[begin SUPPLIED TEXT]

The flow direction and water flow will be physically depicted using the High-Performance Integrated hydrodynamic Modelling System (HiPIMS) developed at Loughborough University (Xia et al. 2019), which is able to physically simulate the dynamics of water flow across watersheds in accordance with continuity and momentum principles. HiPIMS will be used to realistically simulate global surface water hydrodynamics (water depth, inundation area and river discharge) by openly accessible global DEMs.
Cloud-computing technologies and services, such as Google Earth Engine, will be employed to analyse and manage a multi-decadal time series of satellite images over the globe. Machine learning algorithms will be used to process these massive images to delineate global water mask maps under different hydrological conditions. The integration of numerical modelling and remote sensing data analysis enable the development of real, high-precision, and connected river networks all over the globe, by effectively complementing each other's information.
Training and Skills
This project requires a student with a multidisciplinary background, straddling both hydrology and remote sensing. The student should have an aptitude for data processing, data analytics, numerical modelling and programming. For further development of key skills, the student will be able to benefit from in-house courses and NERC Advanced Training Short Courses in topics such as numerical modelling and forecasting in flood risk management and remote sensing application in flood management.
Year 1: The existing approaches and tools for river delineation will be systematically reviewed, and currently available global river maps, such as MERIT Hydro, HydroSHEDS and GRWL, will be quantitatively evaluated. The gaps and challenges to delineate global high-quality river networks will be identified and new method framework will be concepted.

[end SUPPLIED TEXT]
[begin RECORDS SUPPLIED]

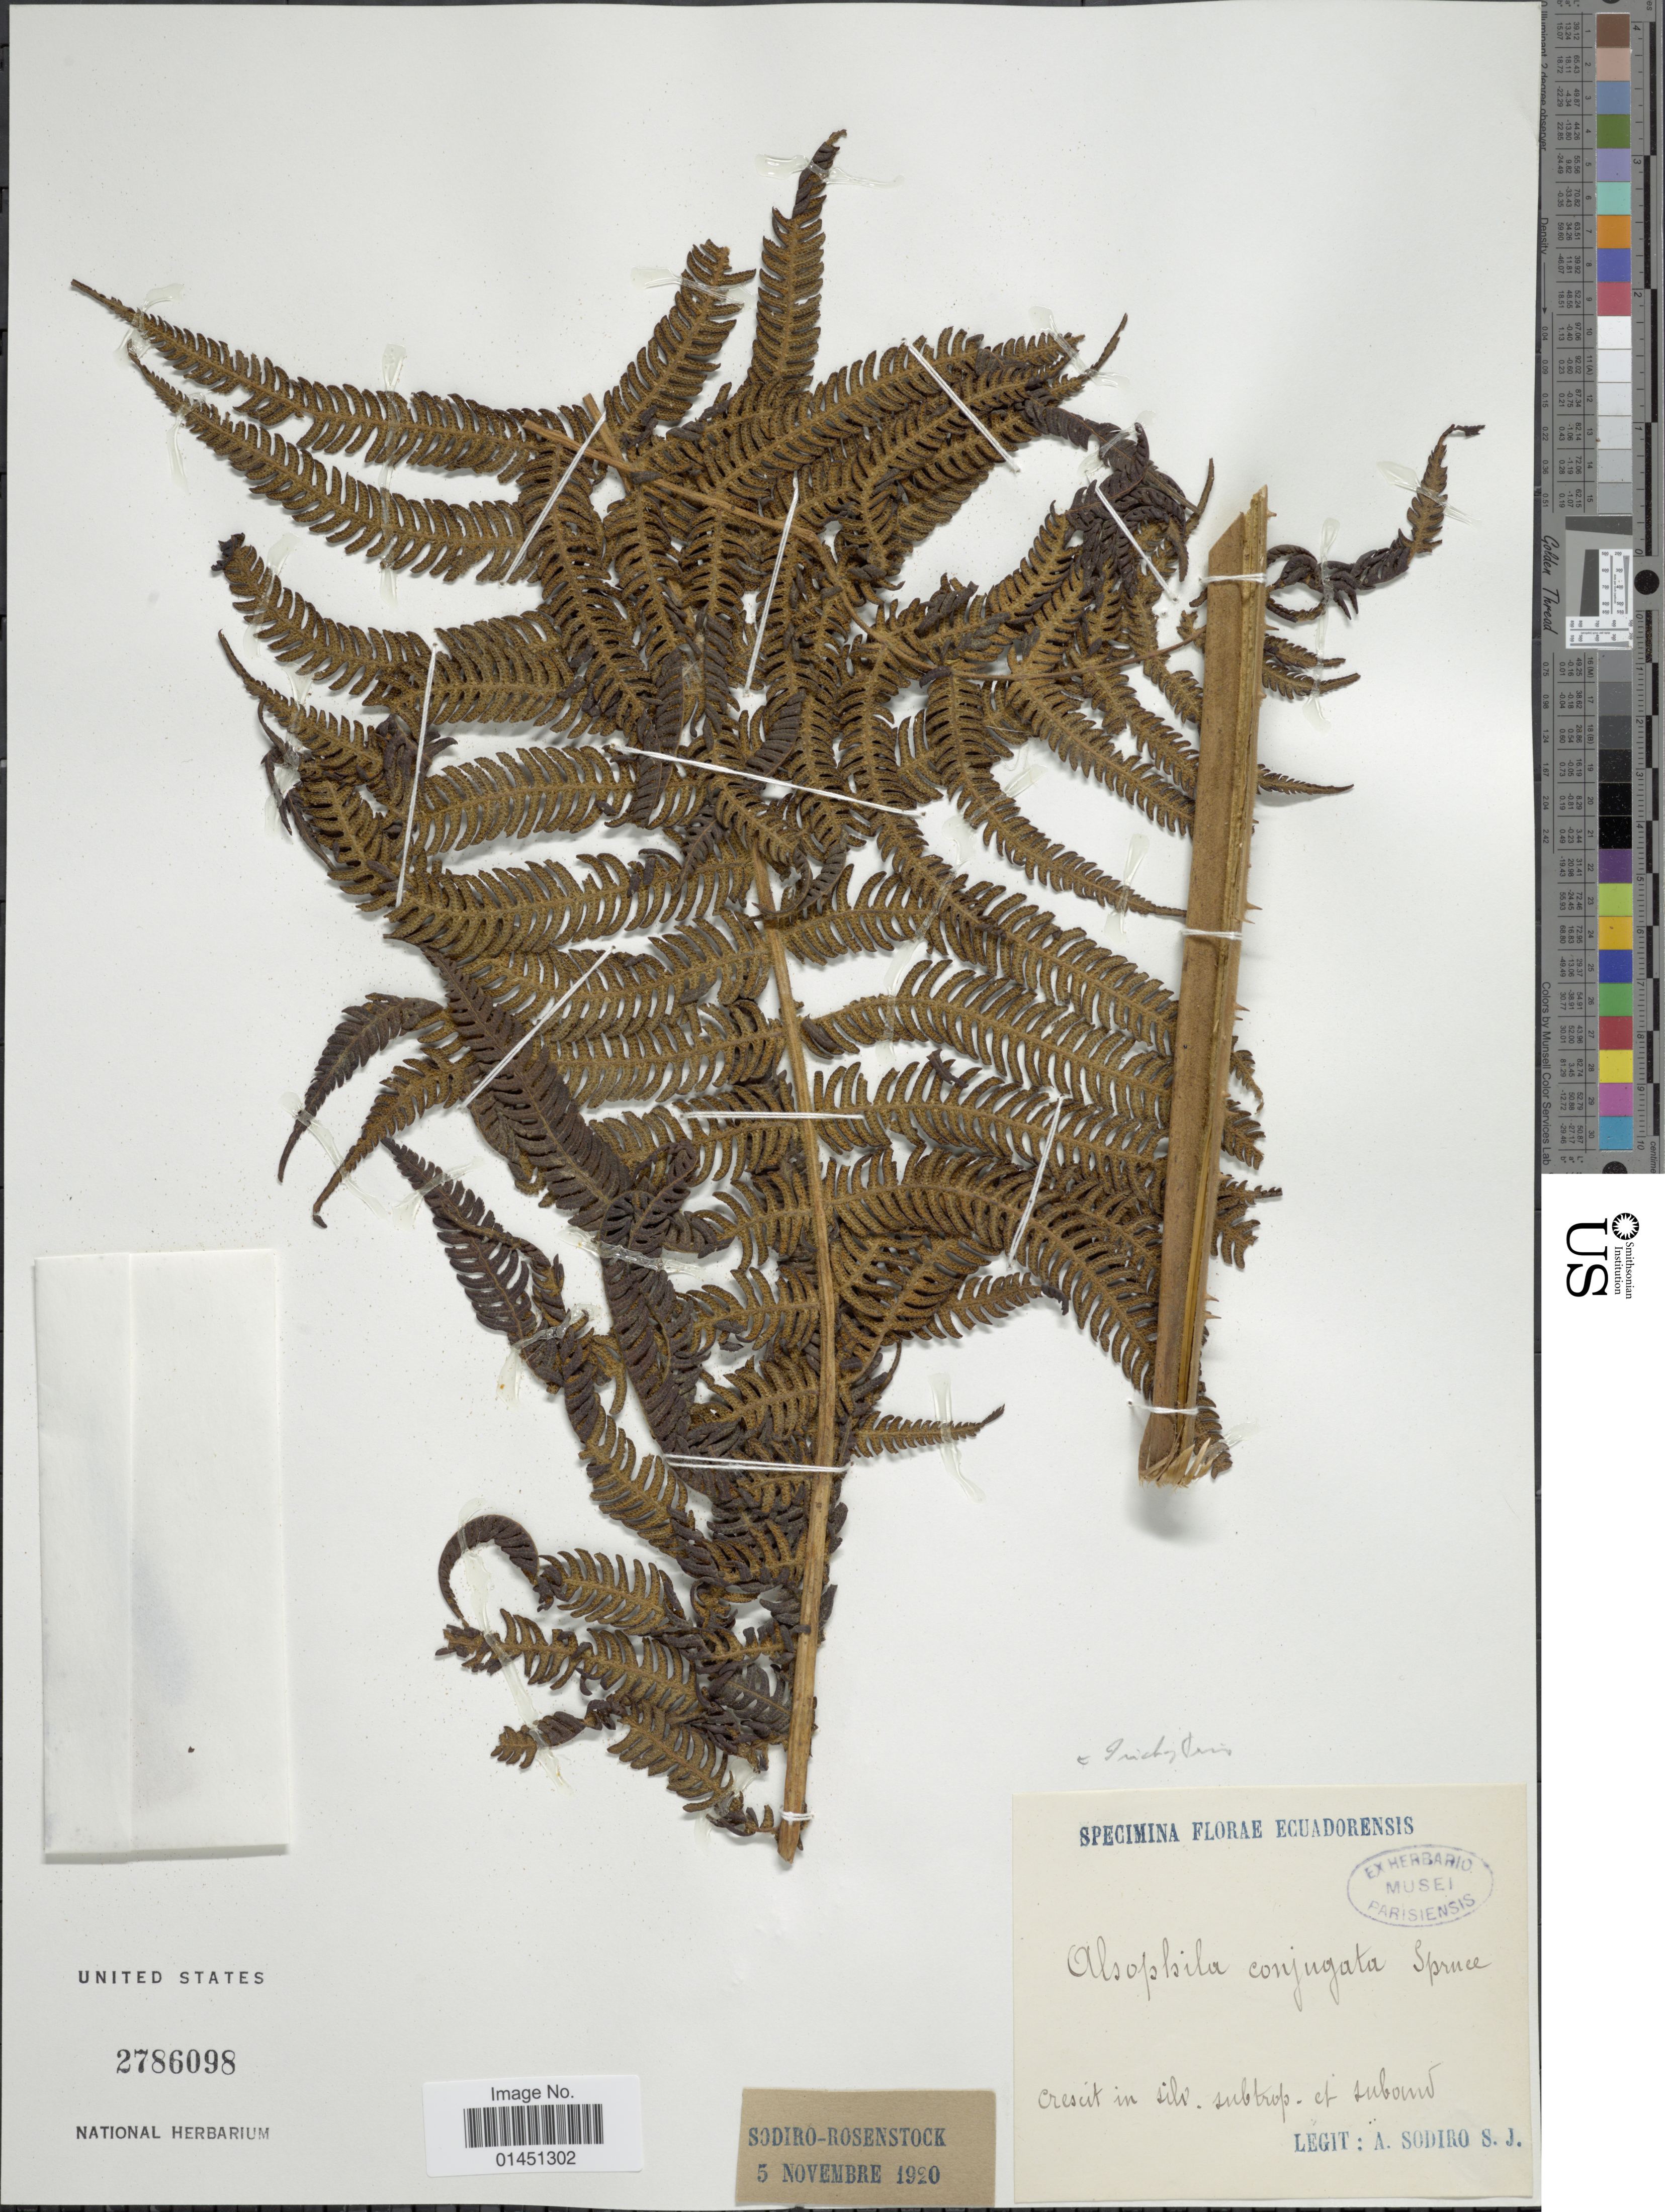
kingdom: Plantae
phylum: Tracheophyta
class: Polypodiopsida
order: Cyatheales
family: Cyatheaceae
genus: Cyathea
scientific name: Cyathea conjugata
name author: (Hook.) Domin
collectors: L. Sodiro & -- Rosenstock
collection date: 1920-11-05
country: Ecuador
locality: Crescit in silv. subtrop. et suband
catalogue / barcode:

[end RECORDS SUPPLIED]

EXERCISE BRIEF:
Carry on the project description about mapping global river networks, picking up right after its last sentence above.

OUTPUT BELOW:
Year 2: Cloud computation platform (Google Earth Engine, GEE) and machine learning (such as Random Forest model) will be used to classify Landsat images to produce global water mask maps under different hydrological conditions. HiPIMS will be set up to physically depict flow direction and water flow and perform scenario simulations across watersheds to simulate global surface water hydrodynamic by accessible global DEMs.
Year 3: Novel methods for river networks will be developed to integrate water mask maps from satellite imagery and surface water hydrodynamic from HiPIMS modelling to delineate high-quality river networks, which can ensure the realness and connectivity of rivers networks. The methods will be used to combine global water mask maps and HiPIMS modelling products to derive global high-precision river networks. Precise river width layer associated with river networks will also be produced according to water mask maps.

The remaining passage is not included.